_Aim of the exercise_.
Copy out the records verbatim, beginning at the line that contains "Rounding: 1 decimal" and continuing through the line that contains "596.0], [0, 0, 1]] dist [-0.031644, 0.030646]".

_Data to examine_.
:::

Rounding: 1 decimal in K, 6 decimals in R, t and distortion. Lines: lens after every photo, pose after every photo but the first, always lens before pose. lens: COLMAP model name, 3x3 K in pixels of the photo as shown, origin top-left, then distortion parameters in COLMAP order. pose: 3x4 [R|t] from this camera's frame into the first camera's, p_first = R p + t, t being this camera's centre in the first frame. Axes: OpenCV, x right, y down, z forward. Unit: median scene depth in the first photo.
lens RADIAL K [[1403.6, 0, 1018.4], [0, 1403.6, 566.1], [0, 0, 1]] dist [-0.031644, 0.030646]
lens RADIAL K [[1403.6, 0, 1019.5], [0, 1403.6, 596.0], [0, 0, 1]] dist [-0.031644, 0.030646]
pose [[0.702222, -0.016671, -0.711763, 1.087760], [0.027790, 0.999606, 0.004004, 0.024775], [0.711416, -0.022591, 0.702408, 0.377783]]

:::

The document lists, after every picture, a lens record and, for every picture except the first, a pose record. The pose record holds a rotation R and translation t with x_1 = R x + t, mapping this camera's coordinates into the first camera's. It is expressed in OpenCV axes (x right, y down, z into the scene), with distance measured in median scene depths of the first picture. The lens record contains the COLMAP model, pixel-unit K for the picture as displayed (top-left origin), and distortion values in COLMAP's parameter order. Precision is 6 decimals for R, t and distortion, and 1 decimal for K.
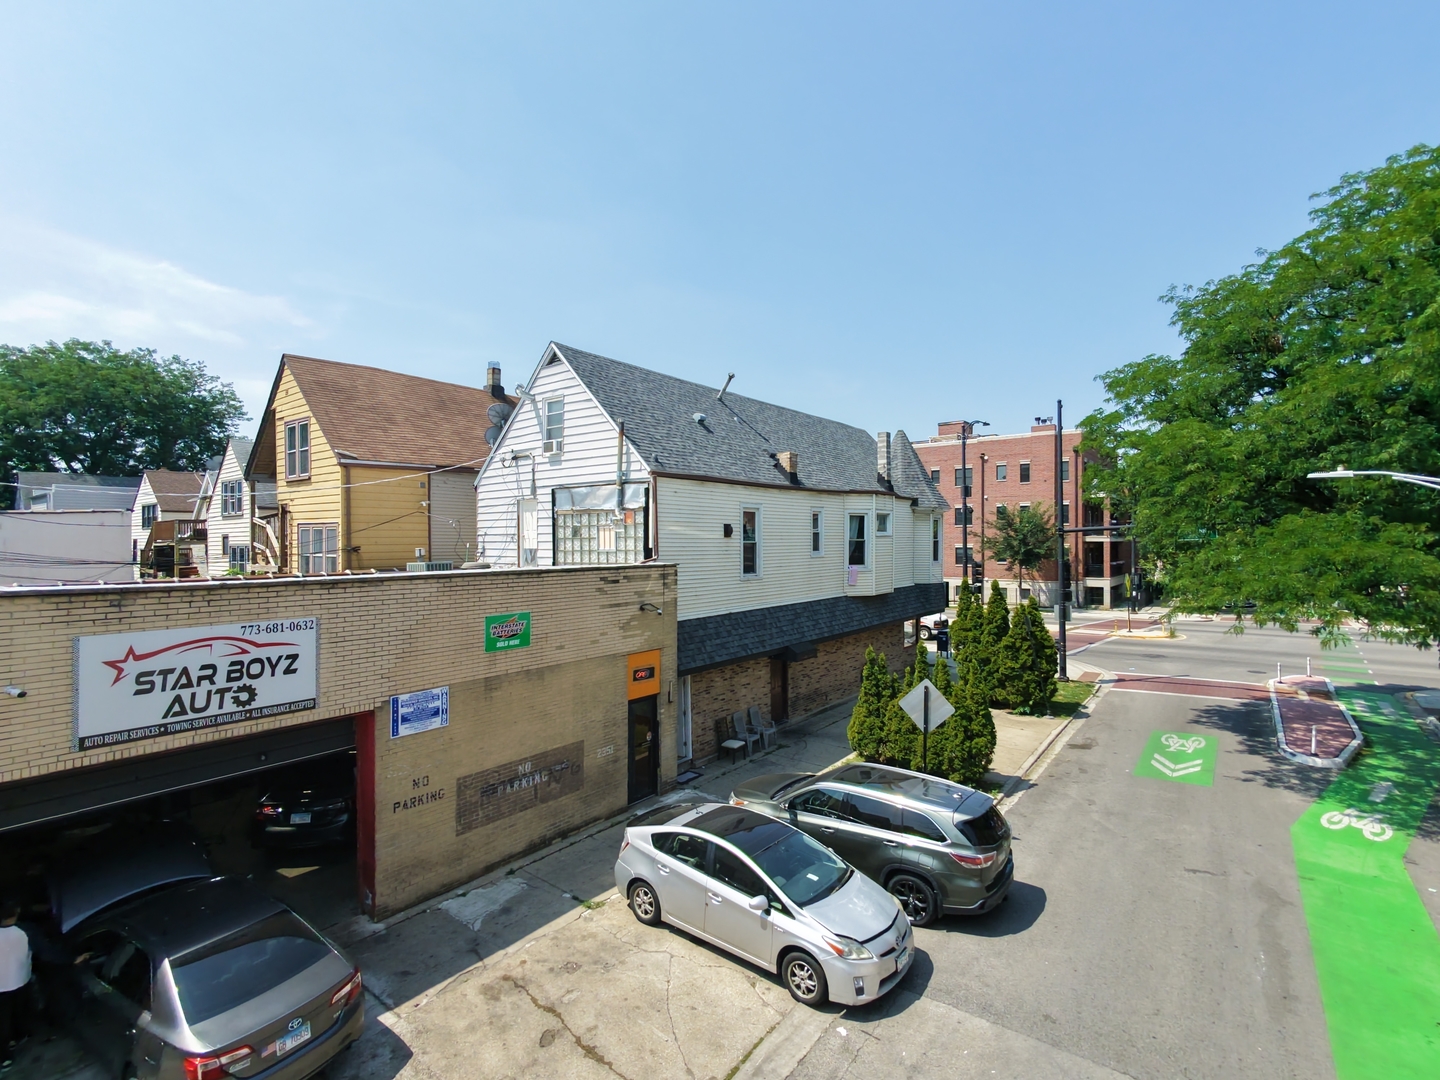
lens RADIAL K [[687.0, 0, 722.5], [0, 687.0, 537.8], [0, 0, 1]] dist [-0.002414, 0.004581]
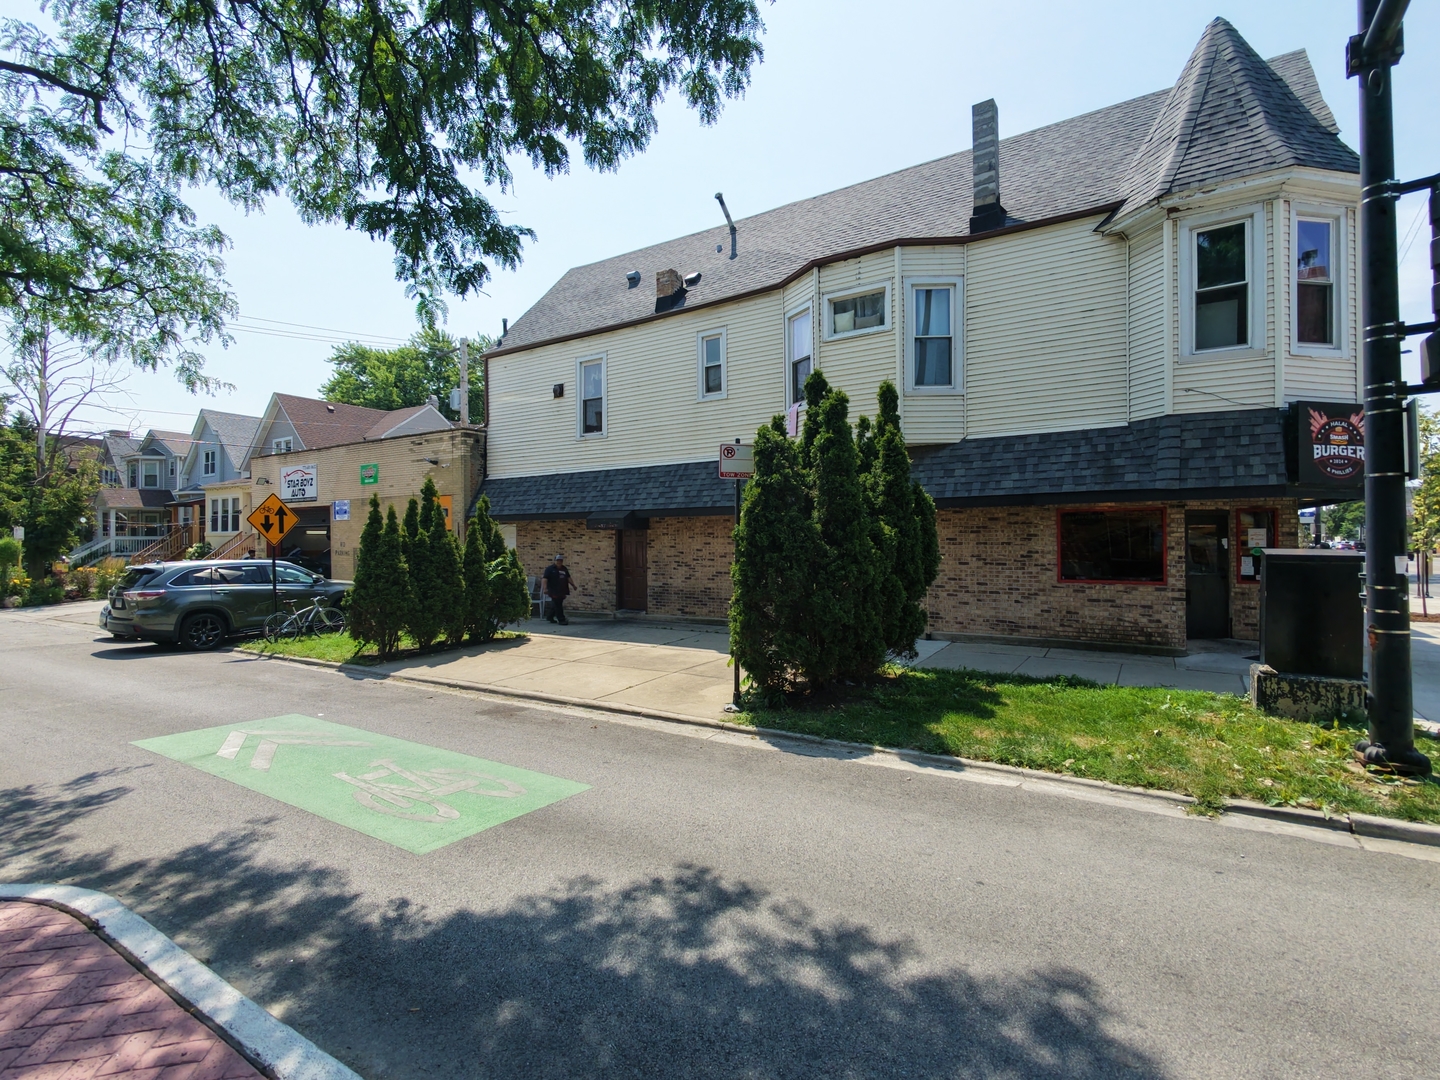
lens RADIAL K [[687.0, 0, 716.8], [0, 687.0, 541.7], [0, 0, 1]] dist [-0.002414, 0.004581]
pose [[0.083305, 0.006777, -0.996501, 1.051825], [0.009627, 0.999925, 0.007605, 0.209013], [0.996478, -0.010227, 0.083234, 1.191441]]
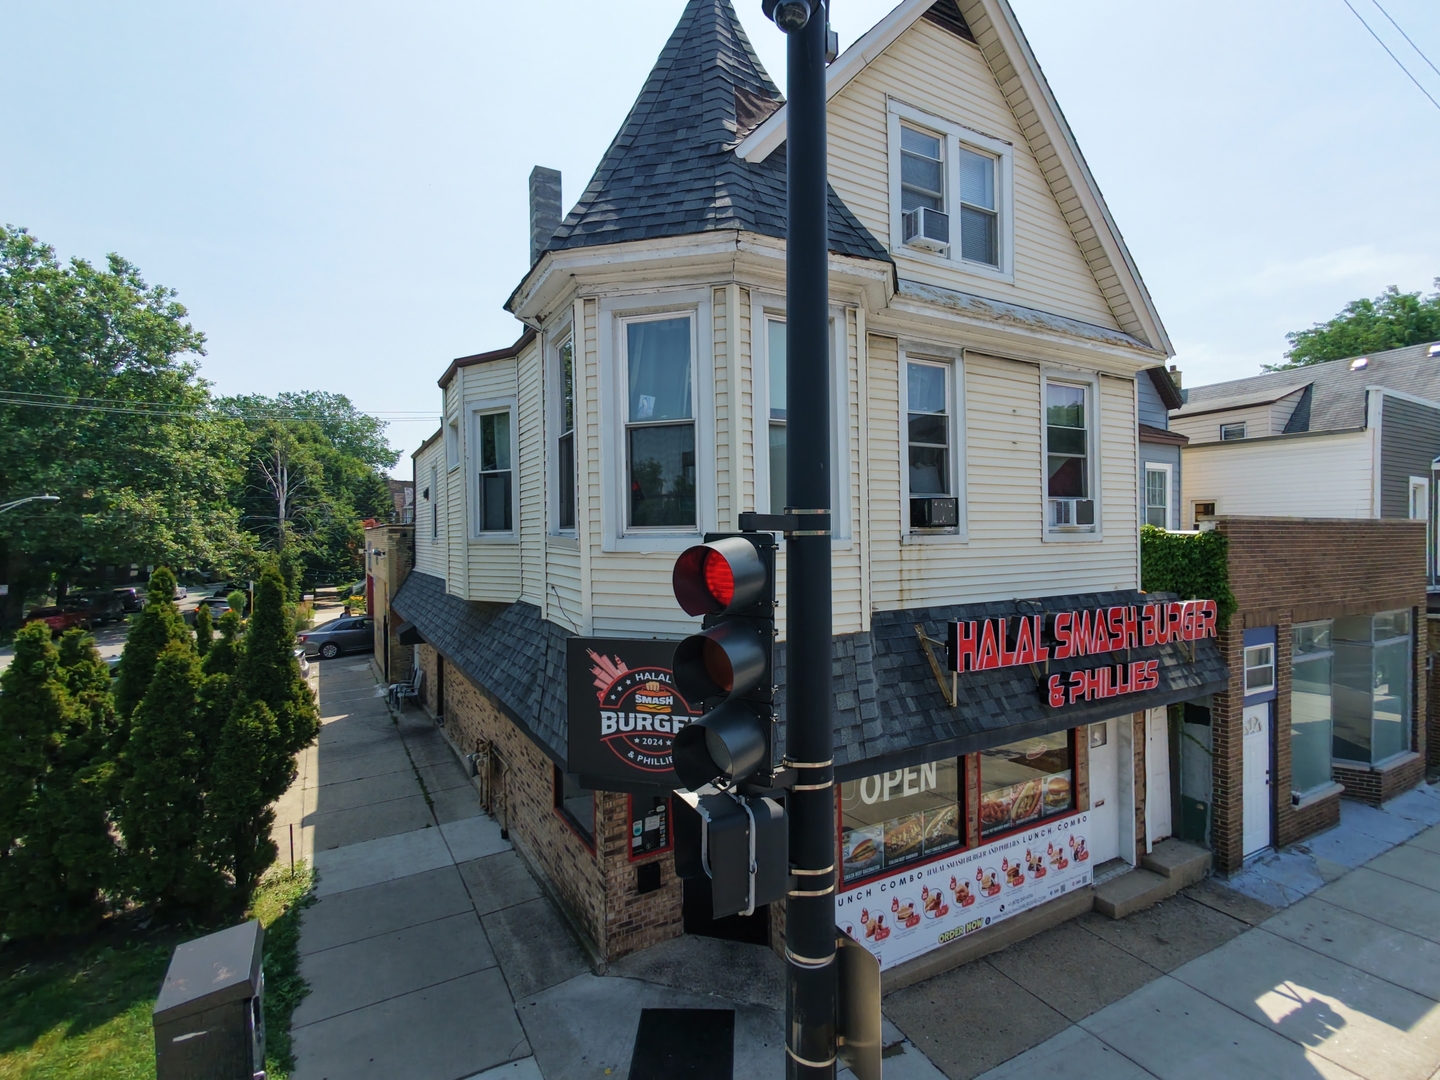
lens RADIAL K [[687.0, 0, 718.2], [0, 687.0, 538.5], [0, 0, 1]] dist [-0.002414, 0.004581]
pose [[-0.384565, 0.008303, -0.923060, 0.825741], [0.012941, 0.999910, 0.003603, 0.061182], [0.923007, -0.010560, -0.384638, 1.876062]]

:::

_Output_.
Rounding: 1 decimal in K, 6 decimals in R, t and distortion. Lines: lens after every photo, pose after every photo but the first, always lens before pose. lens: COLMAP model name, 3x3 K in pixels of the photo as shown, origin top-left, then distortion parameters in COLMAP order. pose: 3x4 [R|t] from this camera's frame into the first camera's, p_first = R p + t, t being this camera's centre in the first frame. Axes: OpenCV, x right, y down, z forward. Unit: median scene depth in the first photo.
lens RADIAL K [[1403.6, 0, 1018.4], [0, 1403.6, 566.1], [0, 0, 1]] dist [-0.031644, 0.030646]
lens RADIAL K [[1403.6, 0, 1019.5], [0, 1403.6, 596.0], [0, 0, 1]] dist [-0.031644, 0.030646]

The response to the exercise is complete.